Dataset entries:
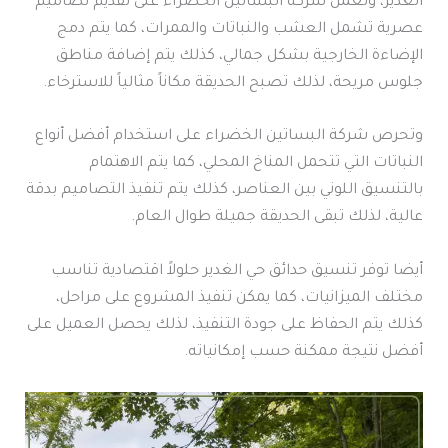
الغدير، وتعمل شركة البساتين الخضراء على تقديم تصاميم
عصرية تشمل العشب والنباتات والممرات، كما يتم دمج
الإضاءة الخارجية بشكل جمالي، كذلك يتم إضافة مناطق
جلوس مريحة، لذلك تصبح الحديقة مكاناً مثالياً للاسترخاء.
وتحرص شركة البساتين الخضراء على استخدام أفضل أنواع
النباتات التي تتحمل المناخ المحلي، كما يتم الاهتمام
بالتنسيق اللوني بين العناصر، كذلك يتم تنفيذ التصاميم بدقة
عالية، لذلك تبقى الحديقة جميلة طوال العام.
أيضا توفر تنسيق حدائق حي الغدير حلولاً اقتصادية تناسب
مختلف الميزانيات، كما يمكن تنفيذ المشروع على مراحل،
كذلك يتم الحفاظ على جودة التنفيذ، لذلك يحصل العميل على
أفضل نتيجة ممكنة حسب إمكانياته.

* [Exercise]
Please render every line of text in the entries above as a Markdown table with the columns No. and Line, numbering the rows and leaving out blank lines. Keep the pictures out of the table.

* [Expected output]
| No. | Line |
|---|---|
| 1 | الغدير، وتعمل شركة البساتين الخضراء على تقديم تصاميم |
| 2 | عصرية تشمل العشب والنباتات والممرات، كما يتم دمج |
| 3 | الإضاءة الخارجية بشكل جمالي، كذلك يتم إضافة مناطق |
| 4 | جلوس مريحة، لذلك تصبح الحديقة مكاناً مثالياً للاسترخاء. |
| 5 | وتحرص شركة البساتين الخضراء على استخدام أفضل أنواع |
| 6 | النباتات التي تتحمل المناخ المحلي، كما يتم الاهتمام |
| 7 | بالتنسيق اللوني بين العناصر، كذلك يتم تنفيذ التصاميم بدقة |
| 8 | عالية، لذلك تبقى الحديقة جميلة طوال العام. |
| 9 | أيضا توفر تنسيق حدائق حي الغدير حلولاً اقتصادية تناسب |
| 10 | مختلف الميزانيات، كما يمكن تنفيذ المشروع على مراحل، |
| 11 | كذلك يتم الحفاظ على جودة التنفيذ، لذلك يحصل العميل على |
| 12 | أفضل نتيجة ممكنة حسب إمكانياته. |